While uploading large file size of 2.4 MB with 200 pages, getting this error

184 views Asked by At

RSolr::Error::Http - 400 Bad Request Error: 'Exception writing document id jd472w44j to the index; possible analysis error: Document contains at least one immense term in field="suggest" (whose UTF8 encoding is longer than the max length 32766), all of which were skipped. Please correct the analyzer to not produce such terms.

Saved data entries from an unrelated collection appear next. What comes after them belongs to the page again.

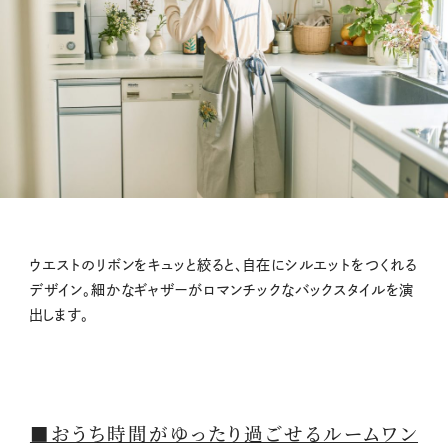
ウエストのリボンをキュッと絞ると、自在にシルエットをつくれる
デザイン。細かなギャザーがロマンチックなバックスタイルを演
出します。
■おうち時間がゆったり過ごせるルームワン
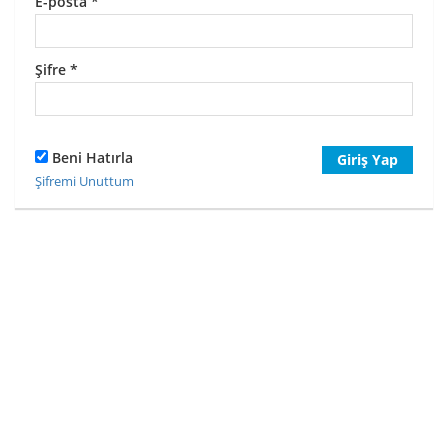
E-posta
*
Şifre
*
Beni Hatırla
Giriş Yap
Şifremi Unuttum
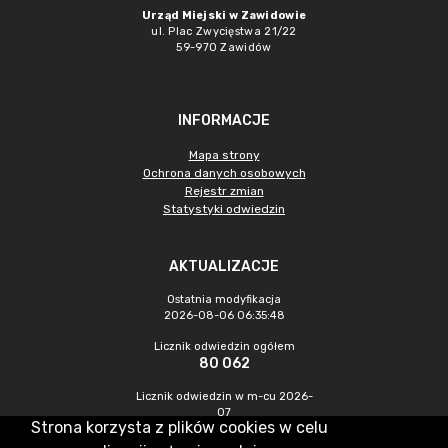
Urząd Miejski w Zawidowie
ul. Plac Zwycięstwa 21/22
59-970 Zawidów
INFORMACJE
Mapa strony
Ochrona danych osobowych
Rejestr zmian
Statystyki odwiedzin
AKTUALIZACJE
Ostatnia modyfikacja
2026-08-06 06:35:48
Licznik odwiedzin ogółem
80 062
Licznik odwiedzin w m-cu 2026-
07
Strona korzysta z plików cookies w celu
180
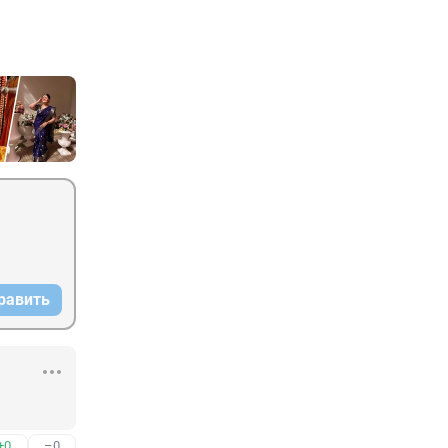
равить
+0
–0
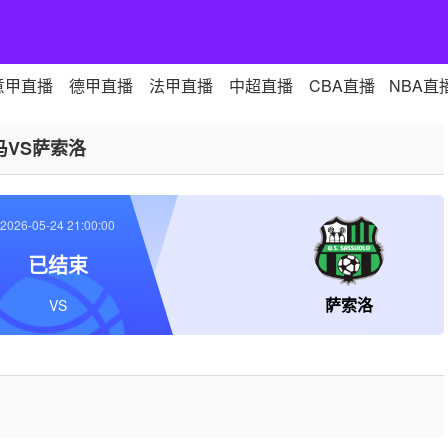
意甲直播
德甲直播
法甲直播
中超直播
CBA直播
NBA直
马VS萨索洛
2026-05-24 21:00:00
已结束
萨索洛
VS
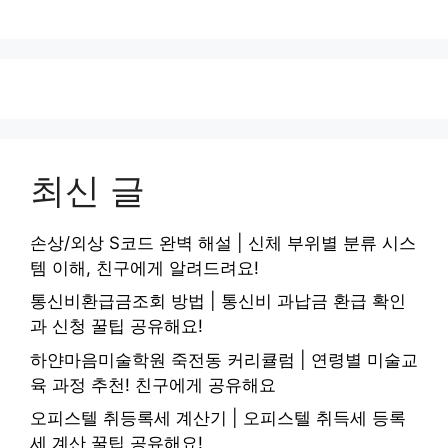
최신 글
손상/외상 S코드 완벽 해설 | 신체 부위별 분류 시스
템 이해, 친구에게 알려드려요!
통신비환급금조회 방법 | 통신비 과납금 환급 확인
과 신청 꿀팁 공유해요!
하얀마음미술학원 죽전동 커리큘럼 | 연령별 미술교
육 과정 추천! 친구에게 공유해요
오피스텔 취등록세 계산기 | 오피스텔 취득세 등록
세 계산 꿀팁 공유해요!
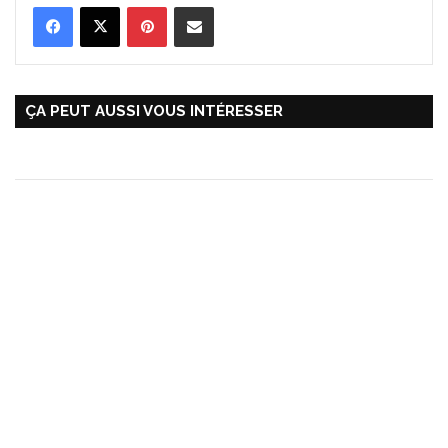
Pinterest
Partager par Email
ÇA PEUT AUSSI VOUS INTÉRESSER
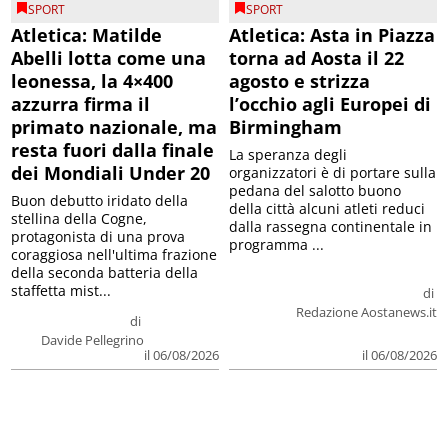
SPORT
SPORT
Atletica: Matilde
Atletica: Asta in Piazza
Abelli lotta come una
torna ad Aosta il 22
leonessa, la 4×400
agosto e strizza
azzurra firma il
l’occhio agli Europei di
primato nazionale, ma
Birmingham
resta fuori dalla finale
La speranza degli
dei Mondiali Under 20
organizzatori è di portare sulla
pedana del salotto buono
Buon debutto iridato della
della città alcuni atleti reduci
stellina della Cogne,
dalla rassegna continentale in
protagonista di una prova
programma ...
coraggiosa nell'ultima frazione
della seconda batteria della
staffetta mist...
di
Redazione Aostanews.it
di
Davide Pellegrino
il 06/08/2026
il 06/08/2026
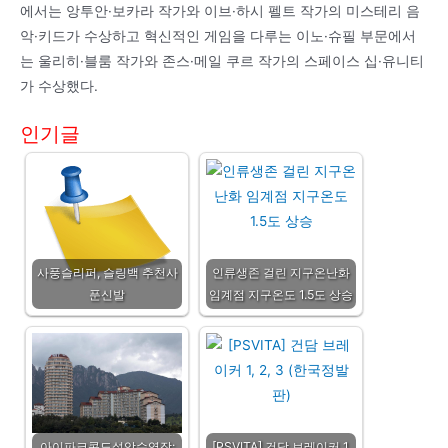
에서는 앙투안·보카라 작가와 이브·하시 펠트 작가의 미스테리 음
악·키드가 수상하고 혁신적인 게임을 다루는 이노·슈필 부문에서
는 울리히·블룸 작가와 존스·메일 쿠르 작가의 스페이스 십·유니티
가 수상했다.
인기글
사풍슬리퍼, 슬링백 추천사
인류생존 걸린 지구온난화
푼신발
임계점 지구온도 1.5도 상승
아이파크콘도설악수영장:
[PSVITA] 건담 브레이커 1,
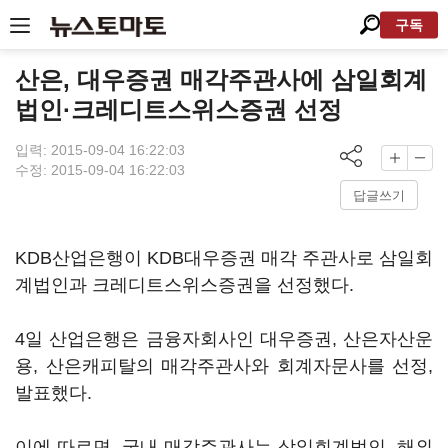
구독
산은, 대우증권 매각주관사에 삼일회계
법인·크레디트스위스증권 선정
입력: 2015-09-04 16:22:03
수정: 2015-09-04 16:22:03
답글쓰기
KDB산업은행이 KDB대우증권 매각 주관사로 삼일회
계법인과 크레디트스위스증권을 선정했다.
4일 산업은행은 금융자회사인 대우증권, 산은자산운
용, 산은캐피탈의 매각주관사와 회계자문사를 선정,
발표했다.
이에 따르면, 국내 매각주관사는 삼일회계법인, 해외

The prefix of the first immense term is: \'[10, 114, 116, 105, -62, -80, 49, 52, 32, 9, 32, 49, 49, 48, 49, 49, 49, 49, 49, 102, 105, 108, 108, 105, 108, 105, 108, 108, 32, 49]...\', original message: bytes can be at most 32766 in length; got 36558. Perhaps the document has an indexed string field (solr.StrField) which is too large','code'=>400}}

2

There are 2 answers

0
Vinod On

Because your document has field value greater than lucene limit. check this

change field type in your schema file

3
Toke Eskildsen On

It says that one of your terms ("words") is larger than 32KB. Common reasons for this error is that you are adding the full text into a StrField or using a TextField with a tokenizer that does not split the words (e.g. KeywordTokenizer).

Check your schema to see which field(s) handle the bulk of your text. Ensure it is TextField and that is has a fitting tokenizer. ASCII 32 is space and it occurs in the term prefix that you pasted, so WhiteSpaceTokenizer is probably what you need.